[WRITTEN TASK]: Return, exactly and in full, the lines of the records below starting at the one with "La base de datos" and ending at the one with "<li>Estructura Single Activity</li>", and no other lines.

[RECORDS SUPPLIED]:
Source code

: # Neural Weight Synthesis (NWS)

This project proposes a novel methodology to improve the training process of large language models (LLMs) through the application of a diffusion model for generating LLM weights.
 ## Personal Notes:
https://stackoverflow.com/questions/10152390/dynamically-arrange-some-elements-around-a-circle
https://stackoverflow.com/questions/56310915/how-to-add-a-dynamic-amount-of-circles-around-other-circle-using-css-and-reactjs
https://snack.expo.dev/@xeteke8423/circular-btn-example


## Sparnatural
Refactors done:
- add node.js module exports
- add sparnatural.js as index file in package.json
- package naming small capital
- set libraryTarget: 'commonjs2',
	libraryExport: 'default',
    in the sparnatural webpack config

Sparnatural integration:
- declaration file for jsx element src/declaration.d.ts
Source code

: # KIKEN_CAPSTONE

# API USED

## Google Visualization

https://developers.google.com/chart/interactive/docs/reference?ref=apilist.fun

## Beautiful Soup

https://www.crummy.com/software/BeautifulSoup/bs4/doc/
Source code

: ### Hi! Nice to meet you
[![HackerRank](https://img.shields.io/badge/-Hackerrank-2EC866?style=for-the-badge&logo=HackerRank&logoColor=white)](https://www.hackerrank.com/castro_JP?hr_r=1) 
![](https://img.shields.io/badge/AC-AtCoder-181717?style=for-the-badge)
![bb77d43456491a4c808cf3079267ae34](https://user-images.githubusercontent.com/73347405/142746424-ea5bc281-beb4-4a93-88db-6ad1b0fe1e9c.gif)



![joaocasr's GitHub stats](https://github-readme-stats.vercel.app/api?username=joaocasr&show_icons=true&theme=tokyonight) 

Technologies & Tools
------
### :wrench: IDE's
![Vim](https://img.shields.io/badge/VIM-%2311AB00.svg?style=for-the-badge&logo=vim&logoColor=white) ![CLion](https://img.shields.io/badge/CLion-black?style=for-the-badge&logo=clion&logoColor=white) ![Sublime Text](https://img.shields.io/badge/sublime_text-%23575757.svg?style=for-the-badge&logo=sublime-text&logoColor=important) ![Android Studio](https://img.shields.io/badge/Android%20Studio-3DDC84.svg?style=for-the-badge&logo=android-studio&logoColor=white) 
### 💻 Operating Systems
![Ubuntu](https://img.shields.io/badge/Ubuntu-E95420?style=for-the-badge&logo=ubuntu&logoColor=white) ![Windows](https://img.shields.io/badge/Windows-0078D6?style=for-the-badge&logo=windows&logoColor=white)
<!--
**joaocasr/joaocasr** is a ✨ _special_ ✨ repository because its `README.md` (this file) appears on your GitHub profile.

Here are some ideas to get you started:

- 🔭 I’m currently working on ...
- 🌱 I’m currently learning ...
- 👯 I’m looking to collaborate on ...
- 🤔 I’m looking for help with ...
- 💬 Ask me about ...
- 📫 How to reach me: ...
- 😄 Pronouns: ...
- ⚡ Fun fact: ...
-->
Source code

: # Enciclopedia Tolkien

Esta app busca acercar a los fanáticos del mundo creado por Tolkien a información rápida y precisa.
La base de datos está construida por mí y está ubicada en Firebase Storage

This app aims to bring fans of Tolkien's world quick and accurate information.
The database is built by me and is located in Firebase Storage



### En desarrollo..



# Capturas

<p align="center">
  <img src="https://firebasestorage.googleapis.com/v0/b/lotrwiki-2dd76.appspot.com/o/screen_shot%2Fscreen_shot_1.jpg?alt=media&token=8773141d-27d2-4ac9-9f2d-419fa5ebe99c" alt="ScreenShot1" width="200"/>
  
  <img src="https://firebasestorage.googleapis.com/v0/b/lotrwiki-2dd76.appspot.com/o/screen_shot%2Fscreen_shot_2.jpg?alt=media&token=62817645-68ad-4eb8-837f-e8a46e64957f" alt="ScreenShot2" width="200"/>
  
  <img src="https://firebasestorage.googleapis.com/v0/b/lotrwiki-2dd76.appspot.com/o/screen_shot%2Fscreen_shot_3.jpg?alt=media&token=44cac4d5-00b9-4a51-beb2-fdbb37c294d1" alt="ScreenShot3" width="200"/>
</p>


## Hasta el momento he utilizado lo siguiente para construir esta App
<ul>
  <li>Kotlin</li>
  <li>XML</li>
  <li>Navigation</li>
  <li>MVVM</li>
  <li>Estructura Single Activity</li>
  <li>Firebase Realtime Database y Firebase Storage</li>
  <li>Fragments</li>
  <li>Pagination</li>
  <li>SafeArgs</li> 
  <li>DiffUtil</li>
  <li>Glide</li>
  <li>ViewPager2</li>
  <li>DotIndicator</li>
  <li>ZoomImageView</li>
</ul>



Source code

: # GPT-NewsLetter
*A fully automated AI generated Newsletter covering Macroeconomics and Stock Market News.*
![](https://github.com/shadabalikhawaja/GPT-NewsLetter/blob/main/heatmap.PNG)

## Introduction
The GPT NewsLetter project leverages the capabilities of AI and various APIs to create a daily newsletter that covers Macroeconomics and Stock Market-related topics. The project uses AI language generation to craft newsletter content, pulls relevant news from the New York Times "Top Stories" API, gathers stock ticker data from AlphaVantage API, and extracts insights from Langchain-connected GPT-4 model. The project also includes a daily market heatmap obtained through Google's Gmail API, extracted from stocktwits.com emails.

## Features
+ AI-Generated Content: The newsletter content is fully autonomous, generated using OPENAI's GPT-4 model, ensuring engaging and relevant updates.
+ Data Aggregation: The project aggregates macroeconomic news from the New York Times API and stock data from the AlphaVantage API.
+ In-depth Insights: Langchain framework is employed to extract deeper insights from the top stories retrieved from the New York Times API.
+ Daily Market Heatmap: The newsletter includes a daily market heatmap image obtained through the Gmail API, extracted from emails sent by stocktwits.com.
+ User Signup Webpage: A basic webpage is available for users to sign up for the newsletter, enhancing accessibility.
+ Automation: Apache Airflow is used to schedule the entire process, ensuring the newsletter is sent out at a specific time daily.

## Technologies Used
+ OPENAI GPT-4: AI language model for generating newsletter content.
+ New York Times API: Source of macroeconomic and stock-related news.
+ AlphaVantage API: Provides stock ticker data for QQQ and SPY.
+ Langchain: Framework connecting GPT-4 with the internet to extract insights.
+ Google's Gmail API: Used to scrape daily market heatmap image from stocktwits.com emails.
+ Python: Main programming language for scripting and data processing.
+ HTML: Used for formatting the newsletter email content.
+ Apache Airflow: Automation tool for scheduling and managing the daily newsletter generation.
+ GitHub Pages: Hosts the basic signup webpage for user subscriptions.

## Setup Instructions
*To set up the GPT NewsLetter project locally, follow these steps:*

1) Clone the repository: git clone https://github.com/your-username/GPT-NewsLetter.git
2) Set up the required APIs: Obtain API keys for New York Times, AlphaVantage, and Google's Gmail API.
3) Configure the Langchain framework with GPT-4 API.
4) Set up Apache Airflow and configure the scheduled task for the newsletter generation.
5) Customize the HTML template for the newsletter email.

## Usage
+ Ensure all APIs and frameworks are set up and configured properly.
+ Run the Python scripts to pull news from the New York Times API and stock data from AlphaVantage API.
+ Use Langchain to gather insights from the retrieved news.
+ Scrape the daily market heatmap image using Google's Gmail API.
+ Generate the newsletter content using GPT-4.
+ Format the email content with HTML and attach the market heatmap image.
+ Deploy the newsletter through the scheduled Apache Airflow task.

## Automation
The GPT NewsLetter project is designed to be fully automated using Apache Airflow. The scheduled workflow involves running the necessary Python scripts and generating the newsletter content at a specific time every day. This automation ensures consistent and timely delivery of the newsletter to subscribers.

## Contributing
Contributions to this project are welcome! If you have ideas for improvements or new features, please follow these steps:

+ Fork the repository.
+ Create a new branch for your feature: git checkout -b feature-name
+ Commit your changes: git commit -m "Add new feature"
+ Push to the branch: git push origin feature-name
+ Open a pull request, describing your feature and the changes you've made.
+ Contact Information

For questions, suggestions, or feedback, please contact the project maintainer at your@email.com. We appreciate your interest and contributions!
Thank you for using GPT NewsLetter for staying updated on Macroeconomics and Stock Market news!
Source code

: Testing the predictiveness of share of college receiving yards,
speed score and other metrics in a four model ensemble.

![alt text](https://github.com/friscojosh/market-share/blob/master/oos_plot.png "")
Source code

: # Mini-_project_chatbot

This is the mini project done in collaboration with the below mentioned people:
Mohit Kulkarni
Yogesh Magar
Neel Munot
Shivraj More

[RESPONSE]:
La base de datos está construida por mí y está ubicada en Firebase Storage

This app aims to bring fans of Tolkien's world quick and accurate information.
The database is built by me and is located in Firebase Storage



### En desarrollo..



# Capturas

<p align="center">
  <img src="https://firebasestorage.googleapis.com/v0/b/lotrwiki-2dd76.appspot.com/o/screen_shot%2Fscreen_shot_1.jpg?alt=media&token=8773141d-27d2-4ac9-9f2d-419fa5ebe99c" alt="ScreenShot1" width="200"/>
  
  <img src="https://firebasestorage.googleapis.com/v0/b/lotrwiki-2dd76.appspot.com/o/screen_shot%2Fscreen_shot_2.jpg?alt=media&token=62817645-68ad-4eb8-837f-e8a46e64957f" alt="ScreenShot2" width="200"/>
  
  <img src="https://firebasestorage.googleapis.com/v0/b/lotrwiki-2dd76.appspot.com/o/screen_shot%2Fscreen_shot_3.jpg?alt=media&token=44cac4d5-00b9-4a51-beb2-fdbb37c294d1" alt="ScreenShot3" width="200"/>
</p>


## Hasta el momento he utilizado lo siguiente para construir esta App
<ul>
  <li>Kotlin</li>
  <li>XML</li>
  <li>Navigation</li>
  <li>MVVM</li>
  <li>Estructura Single Activity</li>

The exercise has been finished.